> **Problem to solve**
Return every entry exactly, except for any pictures.

● ● ● ● ● ● ●

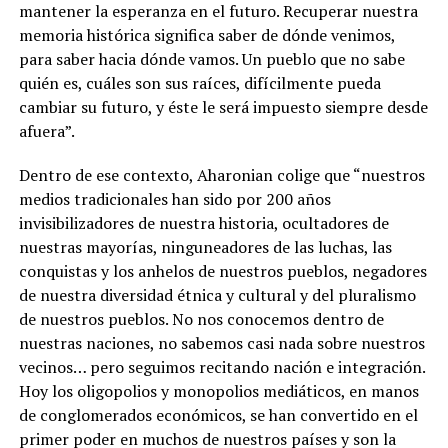
mantener la esperanza en el futuro. Recuperar nuestra
memoria histórica significa saber de dónde venimos,
para saber hacia dónde vamos. Un pueblo que no sabe
quién es, cuáles son sus raíces, difícilmente pueda
cambiar su futuro, y éste le será impuesto siempre desde
afuera”.
Dentro de ese contexto, Aharonian colige que “nuestros
medios tradicionales han sido por 200 años
invisibilizadores de nuestra historia, ocultadores de
nuestras mayorías, ninguneadores de las luchas, las
conquistas y los anhelos de nuestros pueblos, negadores
de nuestra diversidad étnica y cultural y del pluralismo
de nuestros pueblos. No nos conocemos dentro de
nuestras naciones, no sabemos casi nada sobre nuestros
vecinos… pero seguimos recitando nación e integración.
Hoy los oligopolios y monopolios mediáticos, en manos
de conglomerados económicos, se han convertido en el
primer poder en muchos de nuestros países y son la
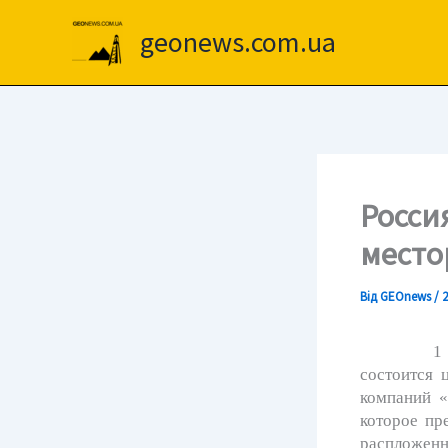
Перейти
до
geonews.com.ua
вмісту
Росси
место
Від
GEOnews
/
2
1 февраля
состоится 
компаний «
которое пр
распложенн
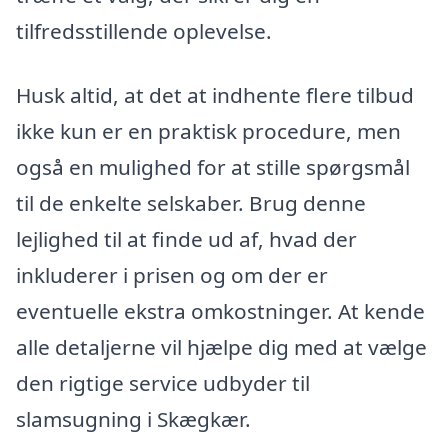
tilfredsstillende oplevelse.
Husk altid, at det at indhente flere tilbud
ikke kun er en praktisk procedure, men
også en mulighed for at stille spørgsmål
til de enkelte selskaber. Brug denne
lejlighed til at finde ud af, hvad der
inkluderer i prisen og om der er
eventuelle ekstra omkostninger. At kende
alle detaljerne vil hjælpe dig med at vælge
den rigtige service udbyder til
slamsugning i Skægkær.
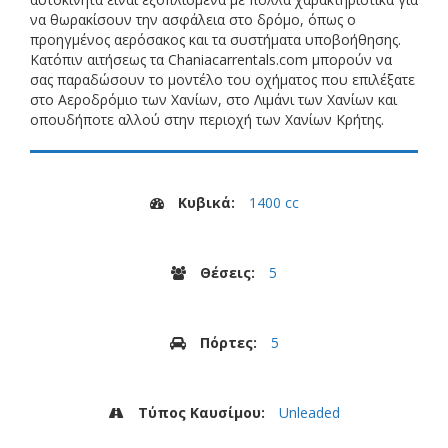
να θωρακίσουν την ασφάλεια στο δρόμο, όπως ο
προηγμένος αερόσακος και τα συστήματα υποβοήθησης.
Κατόπιν αιτήσεως τα Chaniacarrentals.com μπορούν να
σας παραδώσουν το μοντέλο του οχήματος που επιλέξατε
στο Αεροδρόμιο των Χανίων, στο Λιμάνι των Χανίων και
οπουδήποτε αλλού στην περιοχή των Χανίων Κρήτης.
Κυβικά:
1400 cc
Θέσεις:
5
Πόρτες:
5
Τύπος Καυσίμου:
Unleaded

● ● ● ● ● ● ●

> **Output for this task**
mantener la esperanza en el futuro. Recuperar nuestra
memoria histórica significa saber de dónde venimos,
para saber hacia dónde vamos. Un pueblo que no sabe
quién es, cuáles son sus raíces, difícilmente pueda
cambiar su futuro, y éste le será impuesto siempre desde
afuera”.
Dentro de ese contexto, Aharonian colige que “nuestros
medios tradicionales han sido por 200 años
invisibilizadores de nuestra historia, ocultadores de
nuestras mayorías, ninguneadores de las luchas, las
conquistas y los anhelos de nuestros pueblos, negadores
de nuestra diversidad étnica y cultural y del pluralismo
de nuestros pueblos. No nos conocemos dentro de
nuestras naciones, no sabemos casi nada sobre nuestros
vecinos… pero seguimos recitando nación e integración.
Hoy los oligopolios y monopolios mediáticos, en manos
de conglomerados económicos, se han convertido en el
primer poder en muchos de nuestros países y son la
Перейти
до
geonews.com.ua
вмісту
Росси
место
Від
GEOnews
/
2
1 февраля
состоится 
компаний «
которое пр
распложенн
tilfredsstillende oplevelse.
Husk altid, at det at indhente flere tilbud
ikke kun er en praktisk procedure, men
også en mulighed for at stille spørgsmål
til de enkelte selskaber. Brug denne
lejlighed til at finde ud af, hvad der
inkluderer i prisen og om der er
eventuelle ekstra omkostninger. At kende
alle detaljerne vil hjælpe dig med at vælge
den rigtige service udbyder til
slamsugning i Skægkær.
να θωρακίσουν την ασφάλεια στο δρόμο, όπως ο
προηγμένος αερόσακος και τα συστήματα υποβοήθησης.
Κατόπιν αιτήσεως τα Chaniacarrentals.com μπορούν να
σας παραδώσουν το μοντέλο του οχήματος που επιλέξατε
στο Αεροδρόμιο των Χανίων, στο Λιμάνι των Χανίων και
οπουδήποτε αλλού στην περιοχή των Χανίων Κρήτης.
Κυβικά:
1400 cc
Θέσεις:
5
Πόρτες:
5
Τύπος Καυσίμου:
Unleaded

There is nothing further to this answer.